The Ships of Brawling Battleships Steel: Great Britain Battleship Centuion
| Displacement | Overall Length | Beam |
|---|---|---|
| 23,300 tons | 597 feet | 89 feet |
| Speed | Belt Armor | Main Guns |
| 21 knots | 12 inches | 10 × 13.5″ |
Laid down on January 16, 1911, launched on November 18, 1911 and commissioned on May 22, 1913, Centurion carried a main armament of ten 13.5 inch main guns mounted two per turret; two centerline superfiring forward, two centerline superfiring aft and one centerline amidships that could be fired to both sides. Centurion was part of the four-ship King George V battleship class.

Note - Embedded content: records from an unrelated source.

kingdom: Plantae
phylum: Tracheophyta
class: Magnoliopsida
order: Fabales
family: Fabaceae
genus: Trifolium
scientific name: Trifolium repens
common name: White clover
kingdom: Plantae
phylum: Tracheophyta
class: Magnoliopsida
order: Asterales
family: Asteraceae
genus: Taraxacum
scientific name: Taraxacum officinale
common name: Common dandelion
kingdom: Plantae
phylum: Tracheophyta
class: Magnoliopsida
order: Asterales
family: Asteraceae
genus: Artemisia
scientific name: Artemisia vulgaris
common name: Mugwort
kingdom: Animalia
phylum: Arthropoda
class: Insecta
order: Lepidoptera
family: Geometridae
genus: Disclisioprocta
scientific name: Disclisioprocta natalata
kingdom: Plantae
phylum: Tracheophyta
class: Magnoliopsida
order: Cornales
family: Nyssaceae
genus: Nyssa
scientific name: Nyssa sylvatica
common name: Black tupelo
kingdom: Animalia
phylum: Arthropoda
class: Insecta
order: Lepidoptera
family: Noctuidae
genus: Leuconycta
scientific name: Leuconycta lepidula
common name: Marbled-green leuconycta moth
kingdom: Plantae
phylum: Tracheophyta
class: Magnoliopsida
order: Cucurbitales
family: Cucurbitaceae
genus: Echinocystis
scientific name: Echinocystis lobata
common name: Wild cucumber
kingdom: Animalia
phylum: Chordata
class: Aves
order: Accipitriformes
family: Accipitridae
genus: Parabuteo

Because of the gun size, the King George Vs were considered to be the next class of British "super dreadnought" battleships, after the earlier Orions. They were turbine powered with the then-standard coal-fired boilers. A "Centurion" was an officer in the ancient Roman legions and the Centurion name had a long history as a ship name in the Royal Navy, including a wooden 60-gun ship of the line built in 1732 in which Captain (later Admiral) George Anson (1697–1762) sailed around the world from 1740 - 1744. Prewar, the ship was involved in a collision with the Italian freighter Derna. Her sister ship Audacious was the first British capital ship lost during World War One when she hit a mine laid by the German auxiliary cruiser Berlin on October 27, 1914. As with most British battleships, Centurion spent most of World War One with the Grand Fleet based at Scapa Flow and participated, without damage, in the Battle of Jutland on May 31, 1916. Her career after the Great War was varied and interesting. From 1919 to 1924 she served in the Mediterranean and, for a period, in the Black Sea during the Russian Civil War. After two years in reserve and after all her sister ships were gone, she was converted into a remote controlled target vessel and served in that capacity until 1940. After another conversion, she sailed as a dummy version of the new H. M. S. Anson battleship to Gibraltar (where her engines failed and she required repairs), Cape Town (where she collided with a troopship off Freetown), Suez, into the Indian Ocean (where she lost a turret in a storm), to Bombay (where the turret was replaced) and then to Port Said. In June 1942, the phony old battleship actually participated in a convoy bound for Malta and took a bomb hit during the action. After serving as a possible block ship and floating battery in Egypt until January 1944, she was ordered back to Britain, managing to run aground during the voyage. On June 9, 1944, she was scuttled as a breakwater off the Normandy beachhead.